What Keeps High Achieving Women from Choosing Executive Positions: IV. The Shifting Female Mindset
Women are more responsible for their choices, and have many more choices to make. They have invented new patterns to deal with their lives and their careers. Some of their strategies have helped them to cope with the complexity. Some of them have helped them to get ahead. Yet some of the things that have helped them to be successful early in their lives end up hurting their careers as they progress.
Unfortunately, resources have not kept up with the changes. Women who enter the workplace full of confidence, pride and passion are not getting the help they need to navigate their professional journeys. In particular, high-achieving women, who have been evolving in the workplace at a fast pace, have even fewer role models or books written about their needs and behaviors to call upon. In order to help these women stay and succeed on the leadership track, it is critical that high-achieving women get more guidance that pertains to how they work and see the world.
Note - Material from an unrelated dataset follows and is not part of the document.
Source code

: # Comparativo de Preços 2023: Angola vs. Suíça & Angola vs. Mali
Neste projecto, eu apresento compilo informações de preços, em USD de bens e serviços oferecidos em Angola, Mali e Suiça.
These findings suggest that both the women and the organizations they work for would benefit from an analysis of some of the typical needs, perceptions and behaviors of high-achieving women in today’s US corporations. Given the results of the Gersick and Kram study (2002), it is likely that the second generation of high-achieving women in the workplace bring with them different values, concerns and thus, different needs and desires than the first generation of women that rose to fill these positions. As a result, these new themes and behaviors need to be identified with a focus on what is hindering as well as what is helping high-achieving women who aspire to succeed at work today.